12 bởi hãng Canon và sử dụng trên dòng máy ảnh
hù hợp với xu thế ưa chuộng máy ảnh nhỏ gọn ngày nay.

* * *

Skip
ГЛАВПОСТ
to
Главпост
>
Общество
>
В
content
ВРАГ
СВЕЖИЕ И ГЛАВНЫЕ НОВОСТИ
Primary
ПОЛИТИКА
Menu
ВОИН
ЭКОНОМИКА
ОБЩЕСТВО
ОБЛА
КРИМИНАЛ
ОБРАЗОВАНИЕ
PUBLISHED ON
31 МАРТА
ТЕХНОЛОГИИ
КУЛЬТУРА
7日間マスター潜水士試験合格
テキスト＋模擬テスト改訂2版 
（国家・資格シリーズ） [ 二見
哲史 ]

==

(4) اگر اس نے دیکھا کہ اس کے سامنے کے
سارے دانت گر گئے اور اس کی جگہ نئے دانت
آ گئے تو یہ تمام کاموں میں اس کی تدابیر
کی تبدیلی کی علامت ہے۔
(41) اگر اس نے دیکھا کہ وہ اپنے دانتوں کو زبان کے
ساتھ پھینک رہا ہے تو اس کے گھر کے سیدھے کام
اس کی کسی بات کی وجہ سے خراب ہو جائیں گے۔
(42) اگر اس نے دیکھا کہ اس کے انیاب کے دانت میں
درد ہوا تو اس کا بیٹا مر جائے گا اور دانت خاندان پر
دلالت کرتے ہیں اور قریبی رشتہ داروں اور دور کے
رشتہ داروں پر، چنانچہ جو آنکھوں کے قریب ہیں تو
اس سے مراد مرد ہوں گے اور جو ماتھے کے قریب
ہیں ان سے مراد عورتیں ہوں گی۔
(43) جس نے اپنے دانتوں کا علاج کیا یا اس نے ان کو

## Aim of the exercise
Only the lines containing the string "داروں" are needed; pull them out of the records.

## Exercise response
دلالت کرتے ہیں اور قریبی رشتہ داروں اور دور کے
رشتہ داروں پر، چنانچہ جو آنکھوں کے قریب ہیں تو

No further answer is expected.